In this section, we will perform an exploratory data analysis (EDA) on the full 12-month NYC Yellow Taxi Trip dataset, now fully loaded into MySQL (~41M records). The goal is to extract key insights and trends from the data, including:

- Total trips per month
- Average fare and tip analysis
- Payment type trends

## Why we are creating indexes

Since the dataset is large (~41 million rows), performing aggregation queries directly on the raw table can be very slow. To optimize query performance for our EDA, we will create indexes on the columns that are most frequently used in `GROUP BY`, `WHERE`, and `ORDER BY` clauses:

- `pu_location_id` → used for geospatial and pickup analysis
- `do_location_id` → used for dropoff analysis
- `tpep_pickup_datetime` → used to group trips by month and time

Creating these indexes will significantly improve the speed of our queries and make the analysis more efficient and interactive.

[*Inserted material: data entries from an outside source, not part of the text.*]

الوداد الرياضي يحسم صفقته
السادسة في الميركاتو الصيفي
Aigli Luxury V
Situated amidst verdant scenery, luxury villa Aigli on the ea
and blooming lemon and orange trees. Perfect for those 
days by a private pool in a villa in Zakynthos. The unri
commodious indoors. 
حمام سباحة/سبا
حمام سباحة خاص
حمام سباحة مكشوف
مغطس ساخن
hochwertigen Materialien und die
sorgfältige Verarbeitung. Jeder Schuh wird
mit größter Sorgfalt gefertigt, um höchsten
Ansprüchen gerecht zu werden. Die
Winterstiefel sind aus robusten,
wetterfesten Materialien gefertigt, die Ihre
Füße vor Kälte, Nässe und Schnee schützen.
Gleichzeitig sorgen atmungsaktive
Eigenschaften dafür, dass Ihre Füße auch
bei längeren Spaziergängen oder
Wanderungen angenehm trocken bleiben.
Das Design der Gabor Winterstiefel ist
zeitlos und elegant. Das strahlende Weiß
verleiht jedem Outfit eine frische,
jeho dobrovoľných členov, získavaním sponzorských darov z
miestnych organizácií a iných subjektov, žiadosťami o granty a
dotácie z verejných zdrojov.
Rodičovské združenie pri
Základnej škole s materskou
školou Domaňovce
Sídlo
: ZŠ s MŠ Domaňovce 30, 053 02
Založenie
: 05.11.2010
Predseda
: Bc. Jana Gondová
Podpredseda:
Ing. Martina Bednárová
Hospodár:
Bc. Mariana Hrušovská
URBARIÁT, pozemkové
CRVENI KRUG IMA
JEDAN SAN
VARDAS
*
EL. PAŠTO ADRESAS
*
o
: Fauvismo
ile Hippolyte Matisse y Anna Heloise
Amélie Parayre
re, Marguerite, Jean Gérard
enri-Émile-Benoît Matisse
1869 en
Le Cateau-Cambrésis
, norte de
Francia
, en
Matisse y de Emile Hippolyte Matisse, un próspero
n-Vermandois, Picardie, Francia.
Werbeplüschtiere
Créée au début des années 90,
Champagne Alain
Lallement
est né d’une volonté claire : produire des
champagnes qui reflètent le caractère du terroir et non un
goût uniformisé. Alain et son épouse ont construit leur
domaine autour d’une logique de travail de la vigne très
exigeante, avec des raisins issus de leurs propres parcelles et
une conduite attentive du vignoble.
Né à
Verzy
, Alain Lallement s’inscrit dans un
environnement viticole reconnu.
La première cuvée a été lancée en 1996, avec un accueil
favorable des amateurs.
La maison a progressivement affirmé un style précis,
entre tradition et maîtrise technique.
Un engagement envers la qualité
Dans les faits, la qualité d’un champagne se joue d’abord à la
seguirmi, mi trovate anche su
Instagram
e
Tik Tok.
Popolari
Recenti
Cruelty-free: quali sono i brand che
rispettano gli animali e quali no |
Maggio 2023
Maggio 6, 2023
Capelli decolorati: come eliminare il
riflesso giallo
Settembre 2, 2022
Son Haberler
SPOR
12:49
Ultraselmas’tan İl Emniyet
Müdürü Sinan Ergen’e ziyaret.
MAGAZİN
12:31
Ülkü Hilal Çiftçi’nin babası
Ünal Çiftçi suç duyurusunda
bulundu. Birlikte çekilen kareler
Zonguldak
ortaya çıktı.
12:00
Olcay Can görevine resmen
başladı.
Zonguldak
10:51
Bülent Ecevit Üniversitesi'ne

**Note:** The index creation step is safe to run multiple times — if an index already exists, MySQL will report it and skip re-creating it.


In [None]:
# Create indexes to optimize EDA queries

import mysql.connector
from dotenv import load_dotenv
import os

# Load env variables
load_dotenv()

# MySQL connection config
MYSQL_CONFIG = {
    'user': os.getenv('MYSQL_USER'),
    'password': os.getenv('MYSQL_PASSWORD'),
    'host': os.getenv('MYSQL_HOST'),
    'database': os.getenv('MYSQL_DATABASE'),
    'port': int(os.getenv('MYSQL_PORT'))
}

# Connect to MySQL
cnx = mysql.connector.connect(**MYSQL_CONFIG)
cursor = cnx.cursor()

# List of index creation statements
index_statements = [
    "CREATE INDEX idx_pu_location_id ON yellow_taxi_trips(pu_location_id);",
    "CREATE INDEX idx_do_location_id ON yellow_taxi_trips(do_location_id);",
    "CREATE INDEX idx_tpep_pickup_datetime ON yellow_taxi_trips(tpep_pickup_datetime);"
]

# Execute index creation
for stmt in index_statements:
    try:
        print(f"Creating index: {stmt}")
        cursor.execute(stmt)
        cnx.commit()
        print("✅ Index created.")
    except mysql.connector.Error as err:
        # If index already exists, MySQL will throw an error → we catch it
        print(f"⚠️  Could not create index: {err.msg}")

# Close connection
cursor.close()
cnx.close()


Creating index: CREATE INDEX idx_pu_location_id ON yellow_taxi_trips(pu_location_id);